We ascended into the mountains and a problem became apparent. It began to rain, and then we entered a bank of fog and never left. This is a problem when you're planning on seeing things more than 20m away. We had been hoping to do a bit of that.

Anyway, we arrived in Plitvice, checked into our really rather flash hotel, and suited up to go outside again.

Did I mention that it was cold?

It was cold.

We walked out to get tickets (which we never actually seemed to need) for entry into the park and saw that the lower lakes were closed due to flooding. Perhaps this is why our tickets were half price.

The lakes area is set up quite well for walking tours. There are boats that normally take you across the lake to other trails:


Here's what the boat area looked like:


They had these bus/train things that can take you overland if you're not into walking 3-5km before starting your 3-5km walk. The problem was that the signs in the park didn't say which of the lakes were the lower ones. We made a few educated guesses, and took one of the bus/train things to where we might be able to do a walk from.

We wandered along the boardwalk at the beginning of our walk and managed to squeeze past a group of package-tour tourists, and off into the mist and drizzle.

Some sights:
Waterfalls

More waterfalls

The path was flooded, but like life, we uh, found another way. (Yes it's a butchered quote from Jurassic Park.)

That's a fire salamander enjoying the drizzle. At least someone got some kicks out of it.

There was a bunch of fish valiantly trying to jump upriver, but you probably can't see them in this picture.

The next day we had another complimentary breakfast (too much scrambled eggs and bacon and sausages and weird quasi-yoghurt and toast and cereal for me), stashed our bags, and went to see if we could see anything else.

The day was much clearer!


That's a walkway that was closed down there - but of course there were people down there still. Scofflaws gonna scoff.

It was still rather cold.

We managed to do a proper wander round before hopping on a boat (that was actually running today!) that we hoped would take us to one location, but which ended up taking us back to the beginning near our hotel. Lame.

View from the boat. We got on last, so were right in the middle of a sea of brightly coloured people.

We waited in the cold for our bus to Split, and the weather began to clear enough for a couple of patches of blue sky. At least we got some fine weather in Plitvice, even if right at the end. I'm glad we went, even though the weather didn't work out very well for us.

The bus back to Split was uneventful. Our booking.com host picked us up at the bus station (this was unexpected) and told us we looked tired (this was also unexpected).

There are a few things to do in Split – and a few to do in the surrounding regions. We had one day, so confined ourselves to Split.

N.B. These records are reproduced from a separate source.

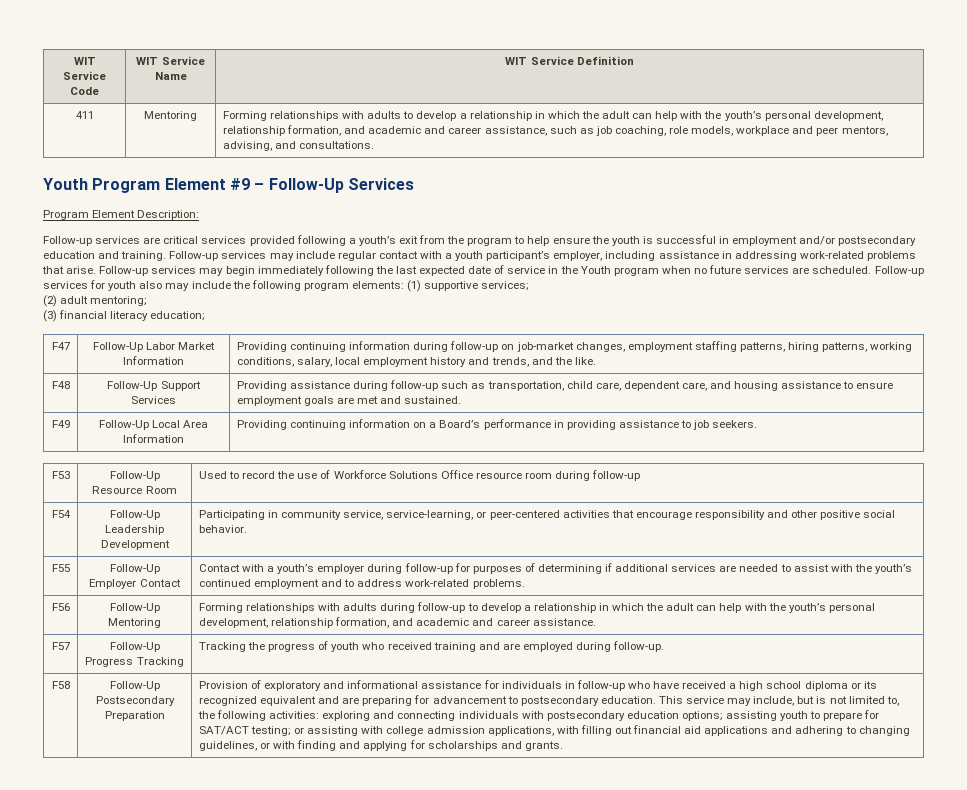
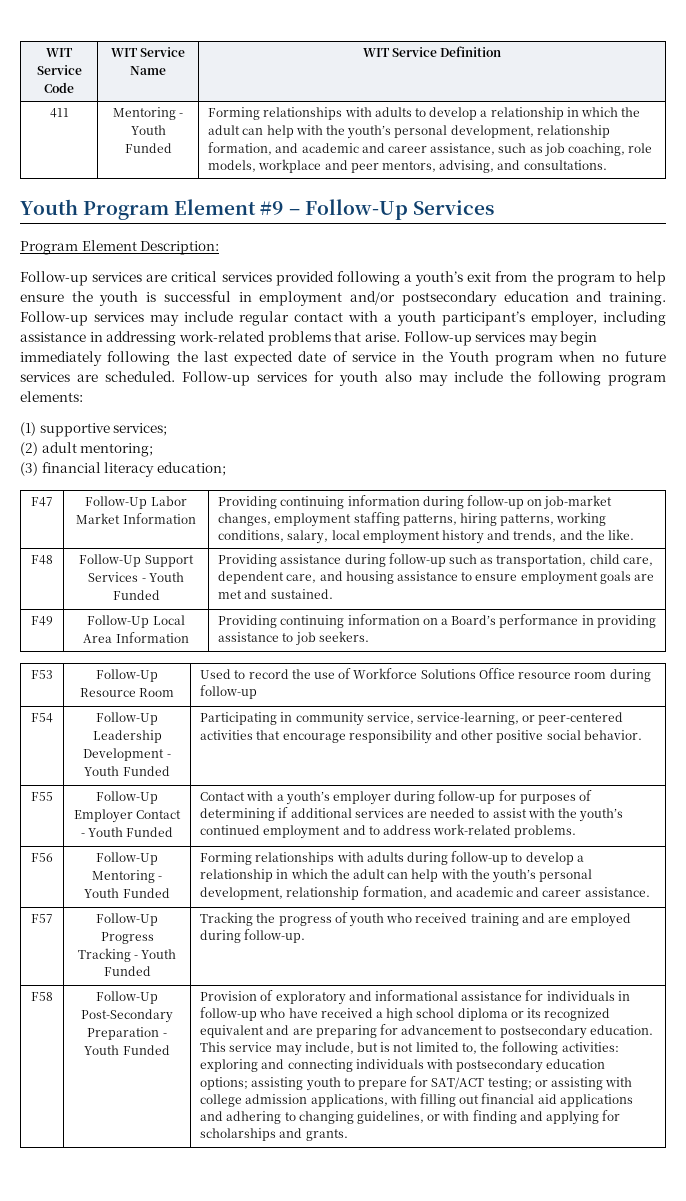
(197, 116) none -> [179,113,184,117] [130,125,166,135] [124,143,172,153] - Youth Funded
(404, 285) none -> (83, 396) //
(176, 400) none -> [141,572,184,582] [112,590,160,600] - Youth Funded
(170, 545) none -> [166,754,171,758] [84,766,170,776] - Youth Funded
(181, 583) none -> [80,827,174,837] - Youth Funded
(161, 623) none -> [158,876,163,880] [84,888,170,898] - Youth Funded
(184, 662) none -> [134,949,177,959] [103,966,151,976] - Youth Funded
[95,696,175,706] Postsecondary -> [81,1009,173,1023] Post-Secondary
(165, 716) none -> [162,1033,167,1037] [84,1045,170,1055] - Youth Funded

Diocletian (whom you may remember as a persecutor of Christians, or perhaps as the first Roman emperor to retire) grew up along the Dalmatian coast, so it's understandable that he'd retire here also. It's also understandable when you see the view. The story goes that he retired to grow vegetables, but having seen his palace, I think it's more likely that he retired to supervise others growing veggies. The palace is/was so big that after he was long gone the town/city of Split grew up inside its walls.

Part of a church

Entrance into the palace.

Not sure what this is, perhaps the other side of the church.

Gate.

We got to see the underground levels of Diocletian's palace though, since it's being excavated. It's not really worth the price of the ticket to get in to see it, especially not when you can see parts of it for free.

Under the palace.

After this we took a walk up the peninsula. There's a hill overlooking the town.

Part of the town. It's quite a cruise ship destination.

Islands off in the distance.

There were a few old stone churches scattered along the peninsula, including this one.

Later that day we popped into the archaeological museum. It's pretty small, but we saw some interesting stuff.

Mosaic. (As an aside, I've always felt it's strange that pictures made from small tiles are called mosaics, but things related to Moses are also called mosaic.)

As a whole, Split is alright. It's kind of like some parts of Auckland with its waterfront area, and kind of like Spain, with the arid landscape surrounding an old town area. If we had more time we might have taken a boat trip to one of the islands, but we didn't, so we didn't.

The next day we headed off to Dubrovnik.